Sun Wei, eine der bekanntesten Autorinnen urbaner Literatur Chinas, wurde mehrfach literarisch ausgezeichnet. Ihre persönliche Erfahrung, am Rand von Leben und Tod zu stehen, verleiht ihrem Schreiben eine unverwechselbare Tiefe und existentielle Schärfe.

„Ein würdevoller Ausgang ist das Kriterium für eine gute Welt“, schreibt Sun Wei im Vorwort dieses Bandes.

„Wie im Kino – wenn das Licht ausgeht und die grünen EXIT-Schilder rechts und links aufleuchten, verspüre ich eine gewisse Beruhigung. Selbst wenn der Film nicht gut ist, weiß ich: Ich kann jederzeit gehen. Das Leben ist genauso. Nur der Tod ist der EXIT.“

Erzählung 1: Bis zu dem Tag, an dem wir wieder Staub sind

„Ich bin bereit, mein Aussehen, meine Jugend, meine Gesundheit, mein restliches Lebensglück aufzugeben – und wenn das nicht genügt, auch mein Leben –, solange er weiterlebt.“

Im Lichtbogen kniet sie nieder, beugt sich vor, die Stirn auf dem kalten Boden, ihre Lippen warm vom Staub.

Erzählung 2: Viel Glück

„Sieh sie dir an. Sie gewinnt immer.“

Hinter ihr prangt ein riesiges Werbeplakat für Black Jack.

Als ihr die Jetons ins Gesicht geschoben werden, zuckt kein einziger weiterer Muskel ihres Lächelns.

Erzählung 3: Entzündung

Sie spürte, wie ihr etwas in der Kehle stecken blieb, und konnte kein Wort herausbringen.

Er bemerkte nicht einmal, dass ihr Gespräch verstummt war – vielleicht hatte er sogar vergessen, dass sie ihm direkt gegenübersaß.

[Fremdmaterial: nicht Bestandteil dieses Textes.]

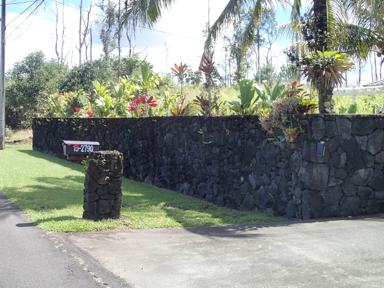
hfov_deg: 41.2
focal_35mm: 46
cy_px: 144
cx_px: 192
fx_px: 510
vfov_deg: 31.5
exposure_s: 1/250
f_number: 4.5
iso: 100
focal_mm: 8.41
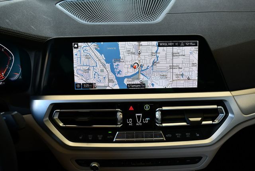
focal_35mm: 36
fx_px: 255
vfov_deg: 36.9
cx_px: 128
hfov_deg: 53.1
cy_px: 86
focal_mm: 18
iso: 400
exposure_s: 1/250
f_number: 4
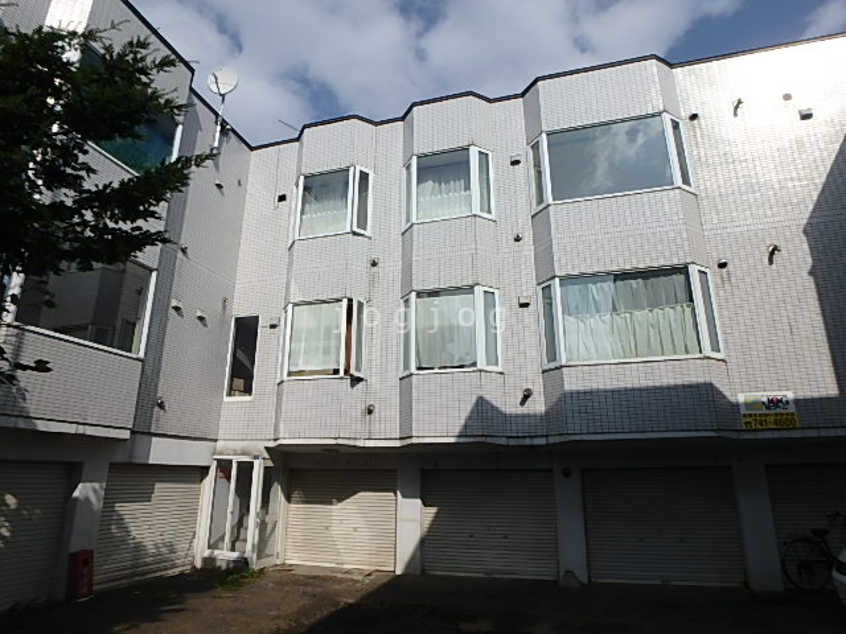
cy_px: 317
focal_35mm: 21
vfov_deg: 63.4
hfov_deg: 79.0
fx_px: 513
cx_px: 423
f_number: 6
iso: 125
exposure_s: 1/1000
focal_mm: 3.7
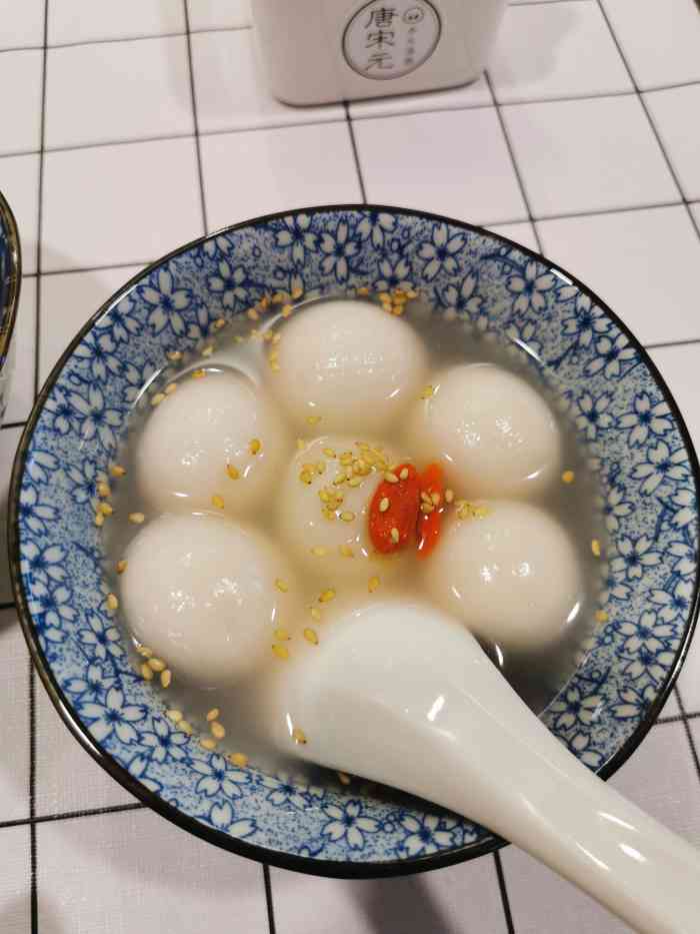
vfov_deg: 65.3
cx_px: 350
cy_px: 467
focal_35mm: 27
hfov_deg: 51.4
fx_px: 728
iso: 80
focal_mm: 5.56
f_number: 1.6
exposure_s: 1/100
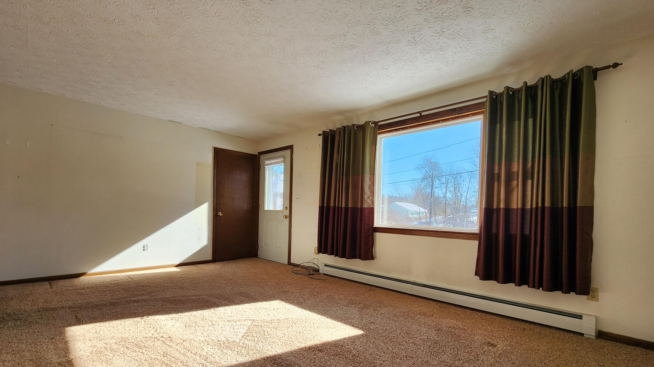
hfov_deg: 102.9
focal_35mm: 15
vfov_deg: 69.9
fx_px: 260
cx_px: 314
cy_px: 217
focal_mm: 2.2
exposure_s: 1/365
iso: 50
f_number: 2.2
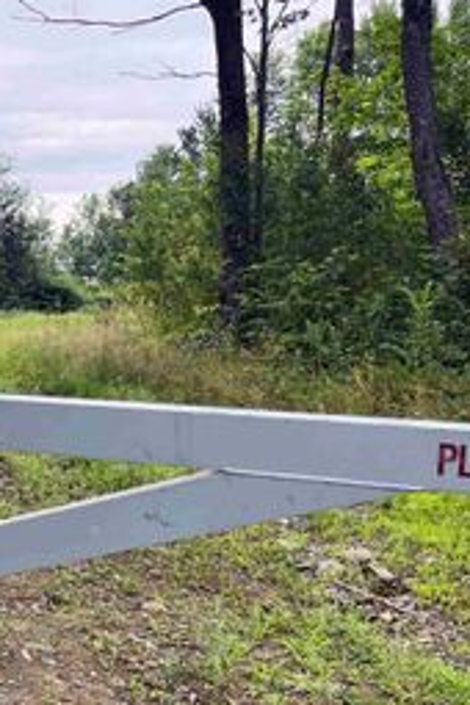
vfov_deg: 37.4
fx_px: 1038
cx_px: -196
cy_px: 402
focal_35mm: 53
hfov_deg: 22.0
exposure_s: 1/212
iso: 40
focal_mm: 5.1
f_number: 1.6
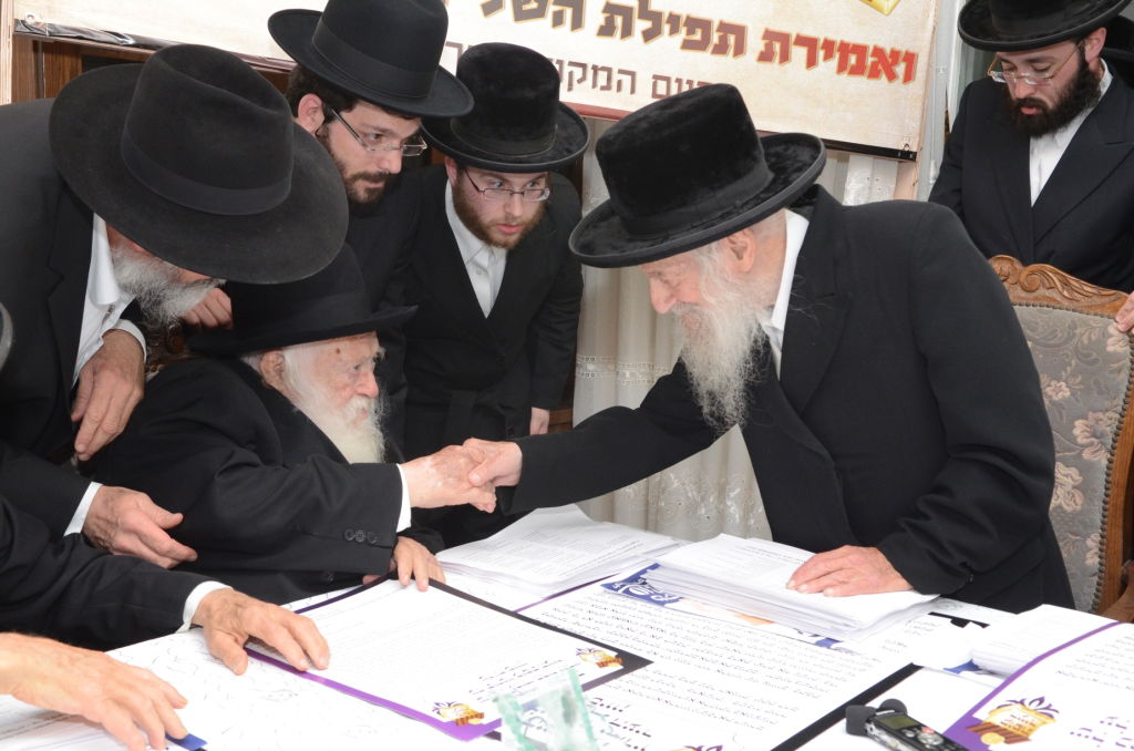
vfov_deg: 29.7
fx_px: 1414
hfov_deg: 43.7
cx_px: 567
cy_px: 376
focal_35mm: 45
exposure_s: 1/125
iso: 1250
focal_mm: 30
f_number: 6.3
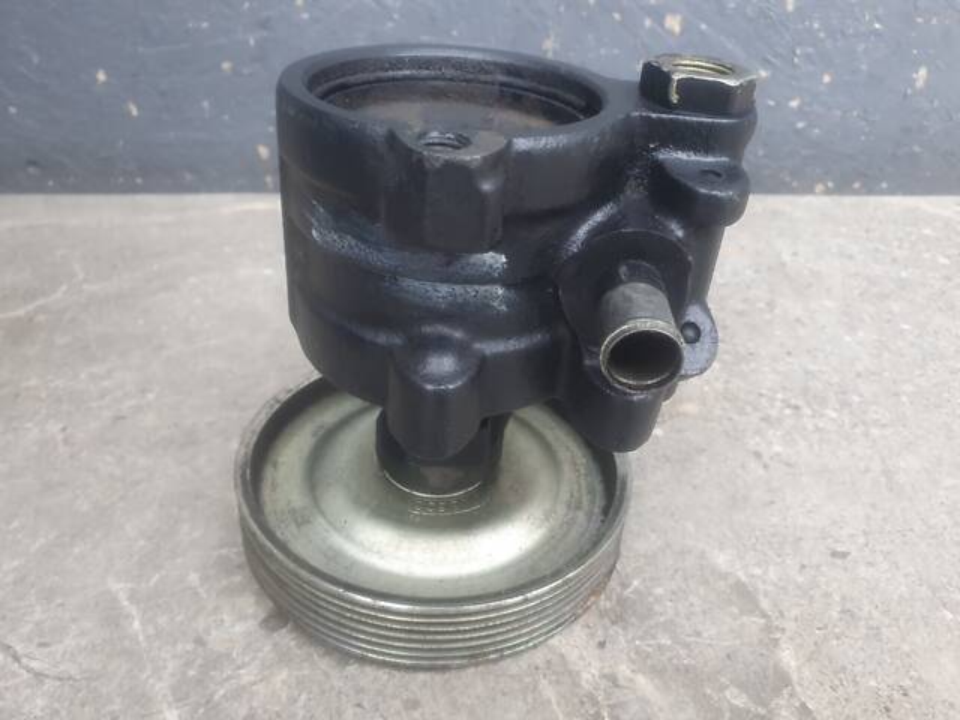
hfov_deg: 67.3
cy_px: 360
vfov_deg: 53.1
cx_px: 480
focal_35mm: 26
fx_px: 721
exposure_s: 1/120
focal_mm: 4.32
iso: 80
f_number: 2.4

Erzählung 4: Der Verfolger

In flüchtigen Momenten schenken ihr die exotischen Kulissen, nur wenige Stunden von jedem Flughafen entfernt, eine Ahnung dieser Welt – wie ein Zauberer, der für einen Augenblick die Ecke seines Umhangs hebt.

Erzählung 5: Das Irrenhaus

Mit dem Sonnenaufgang fühle ich im Schlaf das Zittern des Raums.

Ein Knarzen dringt an mein Ohr – ich erkenne, dass es das Schmelzen des Schnees auf dem Dach ist.

Erzählung 6: Die Meister des Betrugs

„Lügner haben wohl die wissenschaftlichste Art zu leben. Wenn du aufhörst zu lügen, musst du ein Narr werden, der pendelt und tut, was sein Chef ihm sagt. Oder du wirst ein Verrückter, der sich von der Welt abkoppelt. Und am Ende verhungerst du.“

Erzählung 7: Abschied

Wir werden vom Regen überrascht. In unseren Ohren hallt das Schweigen der Nacht.

Nach langer Zeit räuspert sich der Vater leicht, als wolle er testen, ob seine Stimme noch zu hören ist. Mit zusammengebissenen Zähnen zischt er der Mutter zu: „Hast du jetzt endlich genug?“

Erzählung 8: Meine Beerdigung

Der Nebel umhüllt uns wie tausend Vorhänge, die Sterne funkeln über dem Wasser.

Meine Arme und seine Schultern glänzen im Mondlicht.

Unser schwarzes Haar schimmert silbern.

Zwischen Himmel und Erde fällt Schnee – doch nur in unserem Traum erscheint er kristallen weiß.

Nachwort: Die unsterbliche Welt

Der Tod verleiht dem Leben seinen unschätzbaren Wert.

Er lässt mich die vielen Schichten menschlicher Gedanken durchqueren, mich verirren, Fehler machen, besessen oder unbesonnen sein, lieben oder enttäuschen.

Er ruft mir in immer lauterer Stimme zu, dass ich nicht nutzlos bin – sondern dass ich von dieser Welt noch so wenig weiß.

Doch immerhin: Solange ich lebe, habe ich die Chance, mich wieder aufzurichten, den Staub abzuschütteln und einem weiteren Sturz entgegenzugehen.

Die Erzählung Nr. 2, „Viel Glück“, befindet sich derzeit in der filmischen Adaption.